Locating data’s value
For the retailers who figure it out, location intelligence serves a number of purposes. One is site selection. Retailers can determine what type of audiences lie in a given area, whether there’s a hole in the market for their services, and whether stores of theirs in similar demographic areas perform well, portending success in a new location.
Another use case is competitor intelligence. “Many brands have a good sense of what’s happening in their locations,” said Ethan Chernofsky, vice president of marketing at location intelligence company Placer.ai. “What we’re doing is giving them … a single lens on retail across the country.” In other words, what can be more powerful than seeing how their own stores are performing is getting a view into how rivals are doing, an edge that also helps executives develop benchmarks for individual franchisees’ success.
Finally, retailers may leverage location-based insights about their customers to update strategy for existing locations, adjusting merchandising or store layout. Say product X is performing especially well at store A, and store B’s audience is similar to store A’s. A company may encourage store B to follow the merchandising decisions that have led to store A’s success.
As retail tenants get more reliant on location intelligence, the property industry’s uses of it are expanding. For example, mall owners and commercial real estate funds are increasingly using location insights to assess where customers are going within malls and where specific outlets should be placed. In the brick-and-mortar world, this can lead to a spillover effect where visitors to one store patronize a neighbor. Location intelligence can maximize that potential, which is only getting more important as consumer spend shifts to digital channels and brick-and-mortar retailers struggle to lure customers in store.
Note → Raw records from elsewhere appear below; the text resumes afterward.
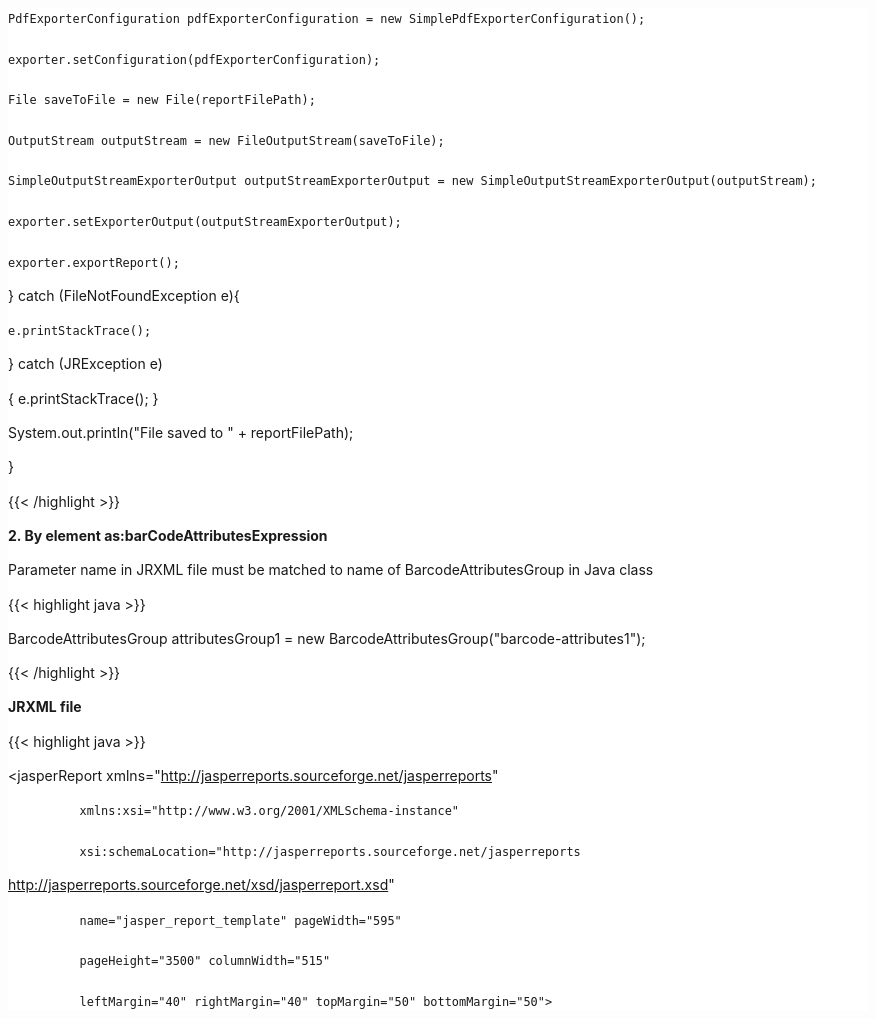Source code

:     PdfExporterConfiguration pdfExporterConfiguration = new SimplePdfExporterConfiguration();

    exporter.setConfiguration(pdfExporterConfiguration);

    File saveToFile = new File(reportFilePath);

    OutputStream outputStream = new FileOutputStream(saveToFile);

    SimpleOutputStreamExporterOutput outputStreamExporterOutput = new SimpleOutputStreamExporterOutput(outputStream);

    exporter.setExporterOutput(outputStreamExporterOutput);

    exporter.exportReport();

  } catch (FileNotFoundException e){

    e.printStackTrace();

  } catch (JRException e)

{    e.printStackTrace();  }

System.out.println("File saved to " + reportFilePath);

}

{{< /highlight >}}

**2. By element as:barCodeAttributesExpression**

Parameter name in JRXML file must be matched to name of BarcodeAttributesGroup in Java class

{{< highlight java >}}

 <parameter name="barcode-attributes1" class="java.lang.String"/>

BarcodeAttributesGroup attributesGroup1 = new BarcodeAttributesGroup("barcode-attributes1");


{{< /highlight >}}

**JRXML file**

{{< highlight java >}}

 <?xml version = "1.0"?>

<!DOCTYPE jasperReport PUBLIC  "//JasperReports//DTD Report Design//EN"

        "http://jasperreports.sourceforge.net/dtds/jasperreport.dtd">

<jasperReport xmlns="http://jasperreports.sourceforge.net/jasperreports"

              xmlns:xsi="http://www.w3.org/2001/XMLSchema-instance"

              xsi:schemaLocation="http://jasperreports.sourceforge.net/jasperreports

   http://jasperreports.sourceforge.net/xsd/jasperreport.xsd"

              name="jasper_report_template" pageWidth="595"

              pageHeight="3500" columnWidth="515"

              leftMargin="40" rightMargin="40" topMargin="50" bottomMargin="50">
Mall investors and operators are also using location insights to court promising prospects and identify current tenants that may need to break their leases, Bandebo said. In the long term, location data-driven analysis can help investors and developers decide which real estate projects to back in what places. In a sense, then, location technology represents the optimistic flipside to the oft-proclaimed retail apocalypse heralded by e-commerce. With consumer attention shifting to online channels, it is getting harder to capitalize on retail properties. But those properties, coupled with tech, also deliver insights about audiences and brand strategy that can buoy brands—online and offline.